ASSIGNMENT> Only lines that contain the word "hash" belong in the answer; copy them from the records below.

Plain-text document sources

++++++

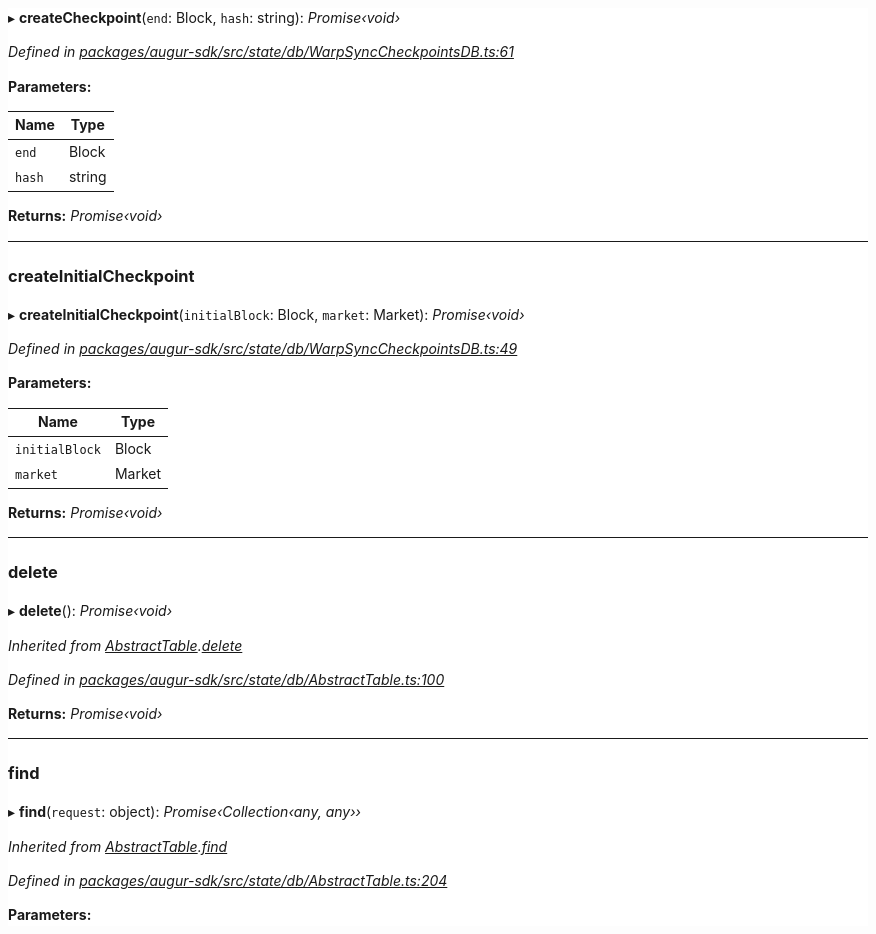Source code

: ▸ **createCheckpoint**(`end`: Block, `hash`: string): *Promise‹void›*

*Defined in [packages/augur-sdk/src/state/db/WarpSyncCheckpointsDB.ts:61](https://github.com/AugurProject/augur/blob/88b6e76efb/packages/augur-sdk/src/state/db/WarpSyncCheckpointsDB.ts#L61)*

**Parameters:**

Name | Type |
------ | ------ |
`end` | Block |
`hash` | string |

**Returns:** *Promise‹void›*

___

###  createInitialCheckpoint

▸ **createInitialCheckpoint**(`initialBlock`: Block, `market`: Market): *Promise‹void›*

*Defined in [packages/augur-sdk/src/state/db/WarpSyncCheckpointsDB.ts:49](https://github.com/AugurProject/augur/blob/88b6e76efb/packages/augur-sdk/src/state/db/WarpSyncCheckpointsDB.ts#L49)*

**Parameters:**

Name | Type |
------ | ------ |
`initialBlock` | Block |
`market` | Market |

**Returns:** *Promise‹void›*

___

###  delete

▸ **delete**(): *Promise‹void›*

*Inherited from [AbstractTable](_augur_sdk_src_state_db_abstracttable_.abstracttable.md).[delete](_augur_sdk_src_state_db_abstracttable_.abstracttable.md#delete)*

*Defined in [packages/augur-sdk/src/state/db/AbstractTable.ts:100](https://github.com/AugurProject/augur/blob/88b6e76efb/packages/augur-sdk/src/state/db/AbstractTable.ts#L100)*

**Returns:** *Promise‹void›*

___

###  find

▸ **find**(`request`: object): *Promise‹Collection‹any, any››*

*Inherited from [AbstractTable](_augur_sdk_src_state_db_abstracttable_.abstracttable.md).[find](_augur_sdk_src_state_db_abstracttable_.abstracttable.md#find)*

*Defined in [packages/augur-sdk/src/state/db/AbstractTable.ts:204](https://github.com/AugurProject/augur/blob/88b6e76efb/packages/augur-sdk/src/state/db/AbstractTable.ts#L204)*

**Parameters:**

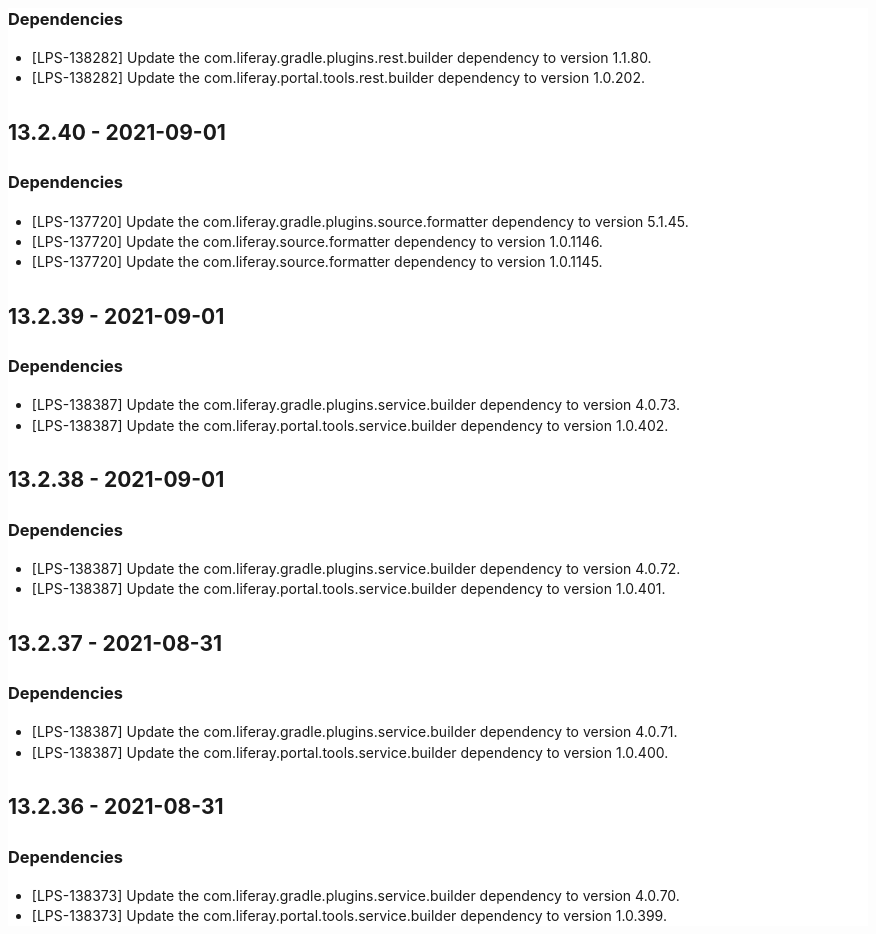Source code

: ### Dependencies
- [LPS-138282] Update the com.liferay.gradle.plugins.rest.builder dependency to
version 1.1.80.
- [LPS-138282] Update the com.liferay.portal.tools.rest.builder dependency to
version 1.0.202.

## 13.2.40 - 2021-09-01

### Dependencies
- [LPS-137720] Update the com.liferay.gradle.plugins.source.formatter dependency
to version 5.1.45.
- [LPS-137720] Update the com.liferay.source.formatter dependency to version
1.0.1146.
- [LPS-137720] Update the com.liferay.source.formatter dependency to version
1.0.1145.

## 13.2.39 - 2021-09-01

### Dependencies
- [LPS-138387] Update the com.liferay.gradle.plugins.service.builder dependency
to version 4.0.73.
- [LPS-138387] Update the com.liferay.portal.tools.service.builder dependency to
version 1.0.402.

## 13.2.38 - 2021-09-01

### Dependencies
- [LPS-138387] Update the com.liferay.gradle.plugins.service.builder dependency
to version 4.0.72.
- [LPS-138387] Update the com.liferay.portal.tools.service.builder dependency to
version 1.0.401.

## 13.2.37 - 2021-08-31

### Dependencies
- [LPS-138387] Update the com.liferay.gradle.plugins.service.builder dependency
to version 4.0.71.
- [LPS-138387] Update the com.liferay.portal.tools.service.builder dependency to
version 1.0.400.

## 13.2.36 - 2021-08-31

### Dependencies
- [LPS-138373] Update the com.liferay.gradle.plugins.service.builder dependency
to version 4.0.70.
- [LPS-138373] Update the com.liferay.portal.tools.service.builder dependency to
version 1.0.399.
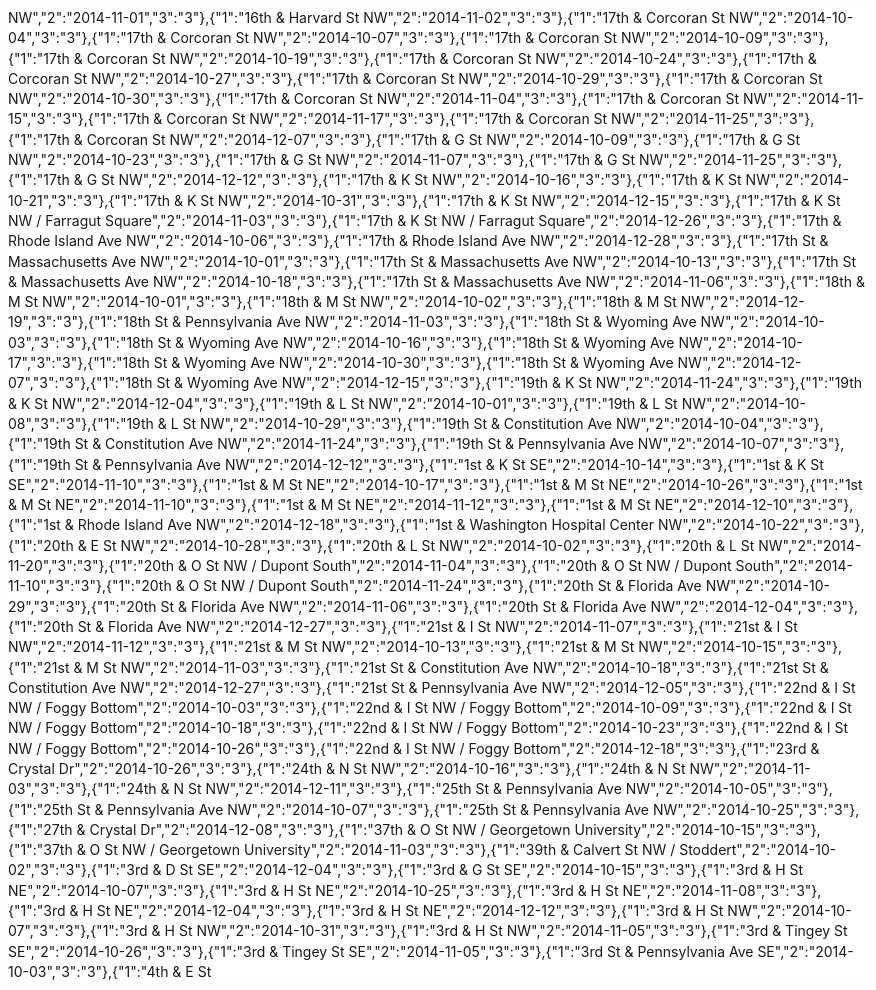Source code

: NW","2":"2014-11-01","3":"3"},{"1":"16th & Harvard St NW","2":"2014-11-02","3":"3"},{"1":"17th & Corcoran St NW","2":"2014-10-04","3":"3"},{"1":"17th & Corcoran St NW","2":"2014-10-07","3":"3"},{"1":"17th & Corcoran St NW","2":"2014-10-09","3":"3"},{"1":"17th & Corcoran St NW","2":"2014-10-19","3":"3"},{"1":"17th & Corcoran St NW","2":"2014-10-24","3":"3"},{"1":"17th & Corcoran St NW","2":"2014-10-27","3":"3"},{"1":"17th & Corcoran St NW","2":"2014-10-29","3":"3"},{"1":"17th & Corcoran St NW","2":"2014-10-30","3":"3"},{"1":"17th & Corcoran St NW","2":"2014-11-04","3":"3"},{"1":"17th & Corcoran St NW","2":"2014-11-15","3":"3"},{"1":"17th & Corcoran St NW","2":"2014-11-17","3":"3"},{"1":"17th & Corcoran St NW","2":"2014-11-25","3":"3"},{"1":"17th & Corcoran St NW","2":"2014-12-07","3":"3"},{"1":"17th & G St NW","2":"2014-10-09","3":"3"},{"1":"17th & G St NW","2":"2014-10-23","3":"3"},{"1":"17th & G St NW","2":"2014-11-07","3":"3"},{"1":"17th & G St NW","2":"2014-11-25","3":"3"},{"1":"17th & G St NW","2":"2014-12-12","3":"3"},{"1":"17th & K St NW","2":"2014-10-16","3":"3"},{"1":"17th & K St NW","2":"2014-10-21","3":"3"},{"1":"17th & K St NW","2":"2014-10-31","3":"3"},{"1":"17th & K St NW","2":"2014-12-15","3":"3"},{"1":"17th & K St NW / Farragut Square","2":"2014-11-03","3":"3"},{"1":"17th & K St NW / Farragut Square","2":"2014-12-26","3":"3"},{"1":"17th & Rhode Island Ave NW","2":"2014-10-06","3":"3"},{"1":"17th & Rhode Island Ave NW","2":"2014-12-28","3":"3"},{"1":"17th St & Massachusetts Ave NW","2":"2014-10-01","3":"3"},{"1":"17th St & Massachusetts Ave NW","2":"2014-10-13","3":"3"},{"1":"17th St & Massachusetts Ave NW","2":"2014-10-18","3":"3"},{"1":"17th St & Massachusetts Ave NW","2":"2014-11-06","3":"3"},{"1":"18th & M St NW","2":"2014-10-01","3":"3"},{"1":"18th & M St NW","2":"2014-10-02","3":"3"},{"1":"18th & M St NW","2":"2014-12-19","3":"3"},{"1":"18th St & Pennsylvania Ave NW","2":"2014-11-03","3":"3"},{"1":"18th St & Wyoming Ave NW","2":"2014-10-03","3":"3"},{"1":"18th St & Wyoming Ave NW","2":"2014-10-16","3":"3"},{"1":"18th St & Wyoming Ave NW","2":"2014-10-17","3":"3"},{"1":"18th St & Wyoming Ave NW","2":"2014-10-30","3":"3"},{"1":"18th St & Wyoming Ave NW","2":"2014-12-07","3":"3"},{"1":"18th St & Wyoming Ave NW","2":"2014-12-15","3":"3"},{"1":"19th & K St NW","2":"2014-11-24","3":"3"},{"1":"19th & K St NW","2":"2014-12-04","3":"3"},{"1":"19th & L St NW","2":"2014-10-01","3":"3"},{"1":"19th & L St NW","2":"2014-10-08","3":"3"},{"1":"19th & L St NW","2":"2014-10-29","3":"3"},{"1":"19th St & Constitution Ave NW","2":"2014-10-04","3":"3"},{"1":"19th St & Constitution Ave NW","2":"2014-11-24","3":"3"},{"1":"19th St & Pennsylvania Ave NW","2":"2014-10-07","3":"3"},{"1":"19th St & Pennsylvania Ave NW","2":"2014-12-12","3":"3"},{"1":"1st & K St SE","2":"2014-10-14","3":"3"},{"1":"1st & K St SE","2":"2014-11-10","3":"3"},{"1":"1st & M St NE","2":"2014-10-17","3":"3"},{"1":"1st & M St NE","2":"2014-10-26","3":"3"},{"1":"1st & M St NE","2":"2014-11-10","3":"3"},{"1":"1st & M St NE","2":"2014-11-12","3":"3"},{"1":"1st & M St NE","2":"2014-12-10","3":"3"},{"1":"1st & Rhode Island Ave NW","2":"2014-12-18","3":"3"},{"1":"1st & Washington Hospital Center NW","2":"2014-10-22","3":"3"},{"1":"20th & E St NW","2":"2014-10-28","3":"3"},{"1":"20th & L St NW","2":"2014-10-02","3":"3"},{"1":"20th & L St NW","2":"2014-11-20","3":"3"},{"1":"20th & O St NW / Dupont South","2":"2014-11-04","3":"3"},{"1":"20th & O St NW / Dupont South","2":"2014-11-10","3":"3"},{"1":"20th & O St NW / Dupont South","2":"2014-11-24","3":"3"},{"1":"20th St & Florida Ave NW","2":"2014-10-29","3":"3"},{"1":"20th St & Florida Ave NW","2":"2014-11-06","3":"3"},{"1":"20th St & Florida Ave NW","2":"2014-12-04","3":"3"},{"1":"20th St & Florida Ave NW","2":"2014-12-27","3":"3"},{"1":"21st & I St NW","2":"2014-11-07","3":"3"},{"1":"21st & I St NW","2":"2014-11-12","3":"3"},{"1":"21st & M St NW","2":"2014-10-13","3":"3"},{"1":"21st & M St NW","2":"2014-10-15","3":"3"},{"1":"21st & M St NW","2":"2014-11-03","3":"3"},{"1":"21st St & Constitution Ave NW","2":"2014-10-18","3":"3"},{"1":"21st St & Constitution Ave NW","2":"2014-12-27","3":"3"},{"1":"21st St & Pennsylvania Ave NW","2":"2014-12-05","3":"3"},{"1":"22nd & I St NW / Foggy Bottom","2":"2014-10-03","3":"3"},{"1":"22nd & I St NW / Foggy Bottom","2":"2014-10-09","3":"3"},{"1":"22nd & I St NW / Foggy Bottom","2":"2014-10-18","3":"3"},{"1":"22nd & I St NW / Foggy Bottom","2":"2014-10-23","3":"3"},{"1":"22nd & I St NW / Foggy Bottom","2":"2014-10-26","3":"3"},{"1":"22nd & I St NW / Foggy Bottom","2":"2014-12-18","3":"3"},{"1":"23rd & Crystal Dr","2":"2014-10-26","3":"3"},{"1":"24th & N St NW","2":"2014-10-16","3":"3"},{"1":"24th & N St NW","2":"2014-11-03","3":"3"},{"1":"24th & N St NW","2":"2014-12-11","3":"3"},{"1":"25th St & Pennsylvania Ave NW","2":"2014-10-05","3":"3"},{"1":"25th St & Pennsylvania Ave NW","2":"2014-10-07","3":"3"},{"1":"25th St & Pennsylvania Ave NW","2":"2014-10-25","3":"3"},{"1":"27th & Crystal Dr","2":"2014-12-08","3":"3"},{"1":"37th & O St NW / Georgetown University","2":"2014-10-15","3":"3"},{"1":"37th & O St NW / Georgetown University","2":"2014-11-03","3":"3"},{"1":"39th & Calvert St NW / Stoddert","2":"2014-10-02","3":"3"},{"1":"3rd & D St SE","2":"2014-12-04","3":"3"},{"1":"3rd & G St SE","2":"2014-10-15","3":"3"},{"1":"3rd & H St NE","2":"2014-10-07","3":"3"},{"1":"3rd & H St NE","2":"2014-10-25","3":"3"},{"1":"3rd & H St NE","2":"2014-11-08","3":"3"},{"1":"3rd & H St NE","2":"2014-12-04","3":"3"},{"1":"3rd & H St NE","2":"2014-12-12","3":"3"},{"1":"3rd & H St NW","2":"2014-10-07","3":"3"},{"1":"3rd & H St NW","2":"2014-10-31","3":"3"},{"1":"3rd & H St NW","2":"2014-11-05","3":"3"},{"1":"3rd & Tingey St SE","2":"2014-10-26","3":"3"},{"1":"3rd & Tingey St SE","2":"2014-11-05","3":"3"},{"1":"3rd St & Pennsylvania Ave SE","2":"2014-10-03","3":"3"},{"1":"4th & E St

++++++

REPLY TO THE EXERCISE>
: ▸ **createCheckpoint**(`end`: Block, `hash`: string): *Promise‹void›*
`hash` | string |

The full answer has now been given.